2. Backend Microservices
Each domain (auth, projects, assets, billing) runs as an independent service. Communication occurs via gRPC for internal calls and HTTP/JSON for external APIs. Services are stateless and containerized.
3. Rendering Engine
Built in Rust for performance, the rendering engine parses the design AST, applies CSS-in-JS rules, and outputs optimized HTML/CSS/JS bundles. It runs in a sandboxed environment to prevent SSRF and resource exhaustion.
// Component compilation pipeline
async function compile(ast: DesignTree): Promise<Bundle> {
const validated = validateSchema(ast);
const optimized = treeShake(validated);
return emitWebpackConfig(optimized);
}
Request Lifecycle
Understanding how a user action translates into a system response:
- Client Dispatch: User interacts with the editor. Action is serialized and sent via WebSocket for real-time sync or HTTP/2 for mutations.
- Gateway Validation: JWT is verified. Rate limits and IP reputation checks are applied.
- Service Processing: Request is routed to the appropriate microservice. Business logic executes with idempotency keys to prevent duplicate operations.
- Data Persistence: Writes go to PostgreSQL with optimistic locking. Reads are cached in Redis with cache-aside invalidation.
- Event Broadcasting: State changes are published to the message queue. Collaborators receive diffs over WebSocket. Async tasks (e.g., image optimization) are queued.
- Response Delivery: Success payload is returned. CDN edge nodes cache static assets for subsequent requests.
Security & Compliance
- Authentication: OAuth 2.0 / OpenID Connect with support for SAML SSO and MFA.

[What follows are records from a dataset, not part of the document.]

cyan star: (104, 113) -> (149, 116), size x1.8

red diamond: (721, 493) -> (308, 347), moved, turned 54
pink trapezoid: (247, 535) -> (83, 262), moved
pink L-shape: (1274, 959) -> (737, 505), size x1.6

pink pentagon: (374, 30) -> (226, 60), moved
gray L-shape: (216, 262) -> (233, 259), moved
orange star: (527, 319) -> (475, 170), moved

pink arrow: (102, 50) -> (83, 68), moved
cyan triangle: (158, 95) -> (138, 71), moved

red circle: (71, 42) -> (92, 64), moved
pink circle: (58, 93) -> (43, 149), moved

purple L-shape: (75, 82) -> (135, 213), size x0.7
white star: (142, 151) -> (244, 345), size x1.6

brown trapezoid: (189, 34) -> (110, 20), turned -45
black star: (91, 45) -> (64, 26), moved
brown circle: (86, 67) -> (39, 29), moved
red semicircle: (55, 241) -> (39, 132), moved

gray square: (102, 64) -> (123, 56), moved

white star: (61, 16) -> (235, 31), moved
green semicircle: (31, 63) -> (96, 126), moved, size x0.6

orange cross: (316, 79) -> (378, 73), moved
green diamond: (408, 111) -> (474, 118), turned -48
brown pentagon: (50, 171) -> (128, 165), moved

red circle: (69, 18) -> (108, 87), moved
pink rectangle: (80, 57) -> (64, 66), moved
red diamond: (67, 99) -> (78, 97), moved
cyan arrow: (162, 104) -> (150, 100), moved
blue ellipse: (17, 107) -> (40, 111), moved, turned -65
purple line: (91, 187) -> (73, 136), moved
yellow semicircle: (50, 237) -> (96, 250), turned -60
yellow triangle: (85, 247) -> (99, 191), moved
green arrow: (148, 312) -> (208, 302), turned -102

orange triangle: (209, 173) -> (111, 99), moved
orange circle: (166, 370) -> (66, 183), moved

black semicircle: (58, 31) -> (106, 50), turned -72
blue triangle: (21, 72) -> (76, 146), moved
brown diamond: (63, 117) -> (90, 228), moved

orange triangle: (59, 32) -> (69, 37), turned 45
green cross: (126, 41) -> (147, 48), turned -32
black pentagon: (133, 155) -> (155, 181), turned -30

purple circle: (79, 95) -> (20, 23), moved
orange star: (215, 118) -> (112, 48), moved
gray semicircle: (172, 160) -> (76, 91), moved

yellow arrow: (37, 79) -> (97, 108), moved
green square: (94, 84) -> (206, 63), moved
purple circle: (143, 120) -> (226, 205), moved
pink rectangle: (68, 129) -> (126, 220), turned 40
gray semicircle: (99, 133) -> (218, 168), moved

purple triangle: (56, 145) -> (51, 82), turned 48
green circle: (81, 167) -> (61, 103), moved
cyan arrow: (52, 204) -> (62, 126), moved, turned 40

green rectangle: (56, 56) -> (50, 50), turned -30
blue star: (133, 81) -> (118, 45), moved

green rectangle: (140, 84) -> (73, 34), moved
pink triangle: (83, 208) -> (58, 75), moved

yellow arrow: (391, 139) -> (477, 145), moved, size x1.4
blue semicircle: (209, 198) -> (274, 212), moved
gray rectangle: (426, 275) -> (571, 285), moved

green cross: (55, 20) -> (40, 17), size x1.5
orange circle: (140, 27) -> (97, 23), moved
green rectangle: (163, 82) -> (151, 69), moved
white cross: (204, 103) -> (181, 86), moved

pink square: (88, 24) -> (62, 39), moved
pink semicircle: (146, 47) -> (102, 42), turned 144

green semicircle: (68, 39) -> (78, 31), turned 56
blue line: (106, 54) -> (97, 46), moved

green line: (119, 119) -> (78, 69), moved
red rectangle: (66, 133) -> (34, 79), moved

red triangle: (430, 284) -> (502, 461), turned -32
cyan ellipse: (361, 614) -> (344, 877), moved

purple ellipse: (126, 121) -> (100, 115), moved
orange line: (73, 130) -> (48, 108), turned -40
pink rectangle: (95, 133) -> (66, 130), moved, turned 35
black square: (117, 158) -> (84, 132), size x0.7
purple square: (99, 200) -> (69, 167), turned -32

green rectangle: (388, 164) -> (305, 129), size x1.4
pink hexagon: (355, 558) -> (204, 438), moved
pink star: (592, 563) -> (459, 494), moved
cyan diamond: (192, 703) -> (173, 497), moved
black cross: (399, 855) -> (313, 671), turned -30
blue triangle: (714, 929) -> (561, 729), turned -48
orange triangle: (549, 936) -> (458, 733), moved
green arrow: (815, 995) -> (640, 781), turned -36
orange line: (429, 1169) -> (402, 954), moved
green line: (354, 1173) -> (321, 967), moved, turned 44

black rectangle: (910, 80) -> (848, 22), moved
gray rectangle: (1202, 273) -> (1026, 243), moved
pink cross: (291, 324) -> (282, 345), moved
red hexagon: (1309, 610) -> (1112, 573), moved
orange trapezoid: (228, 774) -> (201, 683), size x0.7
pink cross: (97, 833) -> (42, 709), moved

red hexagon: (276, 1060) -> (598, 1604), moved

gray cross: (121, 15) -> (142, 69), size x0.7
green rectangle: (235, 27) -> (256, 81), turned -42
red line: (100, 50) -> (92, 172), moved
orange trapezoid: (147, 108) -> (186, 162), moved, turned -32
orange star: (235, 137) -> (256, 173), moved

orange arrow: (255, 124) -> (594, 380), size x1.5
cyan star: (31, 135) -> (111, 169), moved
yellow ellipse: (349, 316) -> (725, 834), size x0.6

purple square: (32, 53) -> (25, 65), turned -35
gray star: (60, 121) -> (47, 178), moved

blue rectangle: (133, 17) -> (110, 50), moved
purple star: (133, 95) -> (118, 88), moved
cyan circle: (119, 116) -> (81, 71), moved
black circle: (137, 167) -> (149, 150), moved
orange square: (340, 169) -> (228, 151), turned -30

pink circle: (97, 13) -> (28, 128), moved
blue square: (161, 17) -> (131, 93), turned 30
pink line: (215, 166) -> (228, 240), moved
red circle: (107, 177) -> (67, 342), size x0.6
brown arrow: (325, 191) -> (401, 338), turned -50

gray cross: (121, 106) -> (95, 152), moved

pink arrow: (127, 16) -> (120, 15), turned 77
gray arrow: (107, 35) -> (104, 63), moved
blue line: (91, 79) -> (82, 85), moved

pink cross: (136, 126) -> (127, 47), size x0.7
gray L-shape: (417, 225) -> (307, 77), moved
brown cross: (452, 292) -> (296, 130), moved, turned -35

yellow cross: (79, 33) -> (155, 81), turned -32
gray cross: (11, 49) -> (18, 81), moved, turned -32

- Authorization: RBAC with project-level scopes (owner, admin, editor, viewer). Custom claims injected into JWTs.
- Data Encryption: AES-256 at rest, TLS 1.3 in transit. Customer encryption keys (CMK) supported on Enterprise plans.
- Isolation: Multi-tenancy enforced via row-level security (RLS) in PostgreSQL. Tenant IDs are required in all query parameters.
- Compliance: SOC 2 Type II, GDPR, CCPA compliant. Automated data retention and right-to-erasure workflows.
Deployment & Scaling
Webui infrastructure is provisioned via Terraform and managed through GitOps (ArgoCD). The CI/CD pipeline enforces:
- Automated unit, integration, and E2E tests (Jest, Playwright)
- Static code analysis (ESLint, SonarQube) and SAST scanning
- Container image signing and vulnerability scanning (Trivy)
- Progressive delivery: 5% → 25% → 100% rollout with automated rollback on error rate spikes
Horizontal scaling is handled by Kubernetes HPA based on CPU/memory metrics and custom business metrics (e.g., WebSocket connections per pod). Database read replicas are auto-promoted during failover events.
Guidelines & Best Practices
Development Standards
- Use functional components with hooks. Avoid class-based patterns.
- Prefer immutable state updates. Use Immer for complex mutations.
- All async operations must handle loading, success, and error states explicitly.
- Enforce TypeScript strict mode. No
anytypes without technical debt tickets.
Performance Rules
- Virtualize lists exceeding 100 items.
- Debounce user input (300ms default) before API calls.
- Preload critical assets, lazy-load non-essential components.
- Keep initial bundle size under 150KB gzipped.
Error Handling
try {
await syncProject(projectId);
} catch (err: unknown) {
if (err instanceof ValidationError) {
toast.error(err.message);
} else {
logger.error('Sync failed', { err, projectId });
toast.error('Something went wrong');
}
}
Consistent error boundaries, user-friendly fallbacks, and structured logging ensure rapid debugging without compromising UX.